The Creative Class
So I finally bought Richard Florida's book, The Rise of the Creative Class: And How It's Transforming Work, Leisure, Community and Everyday Life, to read in full rather than having just read excerpts and reviews of it when it first came out.
And I bought it at a real-life, local bookstore. A few months ago I had read a sign at Keplers in Menlo Park which urged customers to buy where they shop. Meaning, don't check out books at your local bookstore and then head home to buy them online at Amazon for a significant discount. Not if you want those local bookstores to still be around in the long term, bookstores where you can go browse and read and feel the books in your hands.

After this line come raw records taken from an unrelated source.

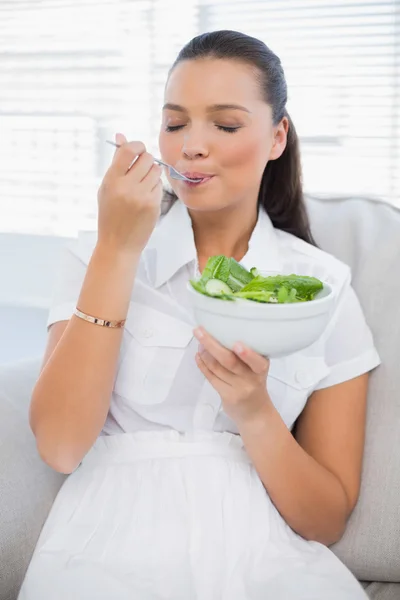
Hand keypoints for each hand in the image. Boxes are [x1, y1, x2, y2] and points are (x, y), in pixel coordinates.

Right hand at [97, 133, 162, 253]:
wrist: (118, 244)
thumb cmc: (110, 214)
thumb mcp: (107, 187)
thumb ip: (116, 162)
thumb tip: (121, 136)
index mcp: (111, 180)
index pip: (128, 150)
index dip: (136, 145)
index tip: (137, 149)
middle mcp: (127, 187)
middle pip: (146, 157)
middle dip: (146, 159)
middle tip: (140, 169)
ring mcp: (142, 196)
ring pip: (156, 170)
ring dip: (151, 174)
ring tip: (141, 186)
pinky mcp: (154, 205)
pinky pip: (159, 186)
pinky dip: (154, 188)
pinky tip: (145, 199)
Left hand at [194, 327, 271, 425]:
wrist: (256, 413)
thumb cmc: (255, 384)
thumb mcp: (258, 369)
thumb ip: (247, 355)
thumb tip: (222, 332)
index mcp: (261, 368)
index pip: (256, 361)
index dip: (247, 354)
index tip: (237, 344)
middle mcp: (251, 379)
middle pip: (229, 361)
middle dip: (212, 344)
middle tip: (200, 331)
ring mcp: (238, 389)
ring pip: (217, 368)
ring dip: (205, 353)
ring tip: (199, 341)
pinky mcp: (226, 396)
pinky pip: (211, 377)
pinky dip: (202, 365)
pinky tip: (198, 355)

Talking of signs, driving into San Francisco last week, I came off Hwy 101 into the city and found myself waiting for the light to change. Waiting quite a bit since the offramp backs up as the city redos one of the main exits and turns a street off Market (adjacent to the LGBT Community Center) into a boulevard that goes thru Hayes Valley.
So as I waited to get thru, I saw a homeless man trying to get drivers' attention with a sign. Not just any sign but a gosh-darn imaginative sign that had four different messages written on it. Two messages on each side the way he'd constructed it...as he flipped the strips every few seconds just like one of the billboards which changes as the vertical strips rotate 180 degrees. One of the messages declared:
Sometimes I do rhyme
with my creative flip sign
Only in San Francisco. Can't wait to read the Rise of the Creative Class.